In this example, the value "hello" in the column "string" is replaced with "programmer".

from_value class-attribute instance-attribute #

from_value: Optional[str] = Field(
    default=None,
    alias="from",
    description="The original value that needs to be replaced. If no value is given, all 'null' values will be replaced with the to_value",
)

to_value class-attribute instance-attribute #

to_value: str = Field(
    default=...,
    alias="to",
    description="The new value to replace this with",
)

ColumnConfig #

Column type configurations for the column to be replaced

limit_data_type class-attribute instance-attribute #

limit_data_type = [*run_for_all_data_type, VOID]

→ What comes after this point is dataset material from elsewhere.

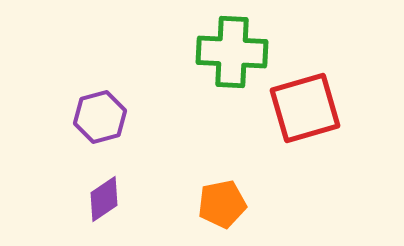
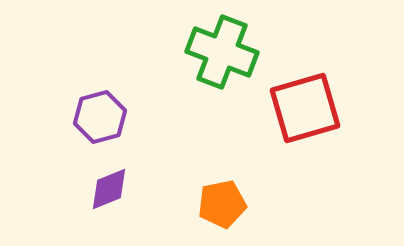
green cross: moved 10 px left; rotated 18 degrees clockwise
purple diamond: moved 5 px right, 10 px up; rotated 12 degrees clockwise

run_for_all_data_type class-attribute instance-attribute #

run_for_all_data_type = [
    BYTE,
    SHORT,
    INTEGER,
    LONG,
    FLOAT,
    DOUBLE,
    DECIMAL,
    STRING,
    TIMESTAMP,
    DATE,
]

func #

func(column: Column) -> Column
Source code in src/koheesio/spark/transformations/replace.py
def func(self, column: Column) -> Column:
    return replace(column=column, from_value=self.from_value, to_value=self.to_value)

koheesio.spark.transformations.replace.replace #

replace(
    column: Union[Column, str],
    to_value: str,
    from_value: Optional[str] = None,
) -> Column

Function to replace a particular value in a column with another one

Source code in src/koheesio/spark/transformations/replace.py
def replace(column: Union[Column, str], to_value: str, from_value: Optional[str] = None) -> Column:
    """Function to replace a particular value in a column with another one"""
    # make sure we have a Column object
    if isinstance(column, str):
        column = col(column)

    if not from_value:
        condition = column.isNull()
    else:
        condition = column == from_value

    return when(condition, lit(to_value)).otherwise(column)